▶ Assigned task: When the line containing "Service Cost, '22: 3380 -> 3442" appears in the entries below, begin printing there and stop after the line containing "Estimated Return, '20: -38300 -> -38011"; print each of those lines exactly and no other line.

▶ Data section:

◇ ◇ ◇

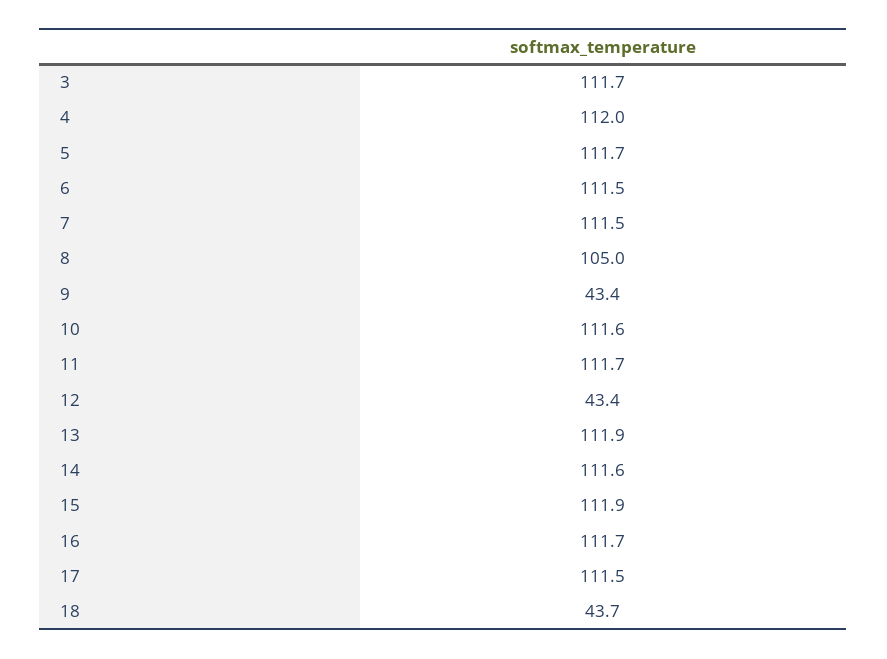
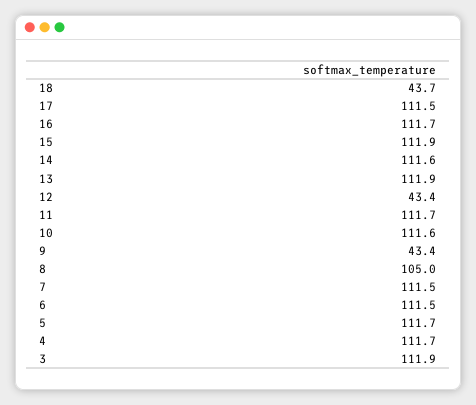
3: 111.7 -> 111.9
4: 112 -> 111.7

◇ ◇ ◇

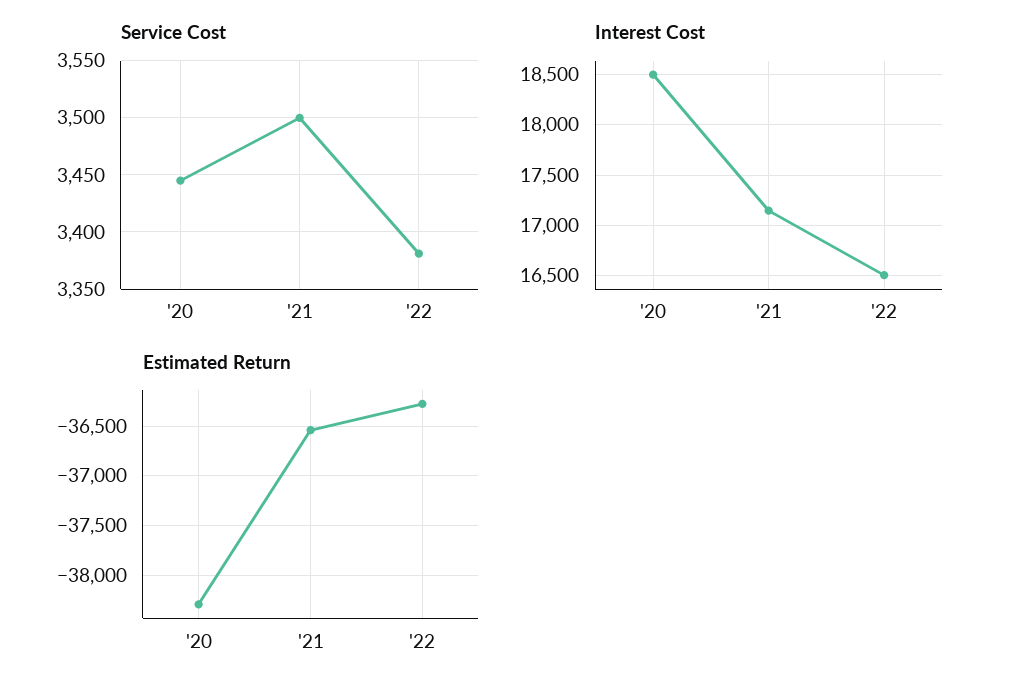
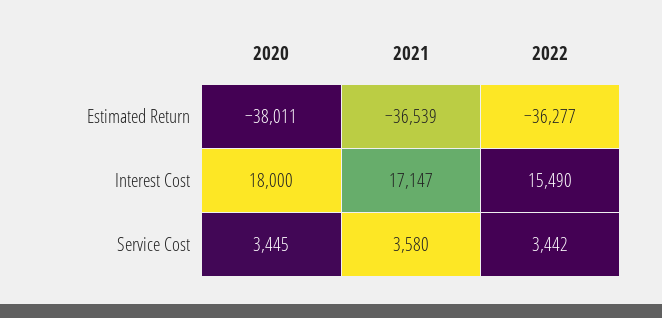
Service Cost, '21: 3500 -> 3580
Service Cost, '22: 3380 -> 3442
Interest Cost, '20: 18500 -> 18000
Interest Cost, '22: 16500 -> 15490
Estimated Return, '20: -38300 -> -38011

◇ ◇ ◇

▶ Solution for this problem:
Service Cost, '22: 3380 -> 3442
Interest Cost, '20: 18500 -> 18000
Interest Cost, '22: 16500 -> 15490
Estimated Return, '20: -38300 -> -38011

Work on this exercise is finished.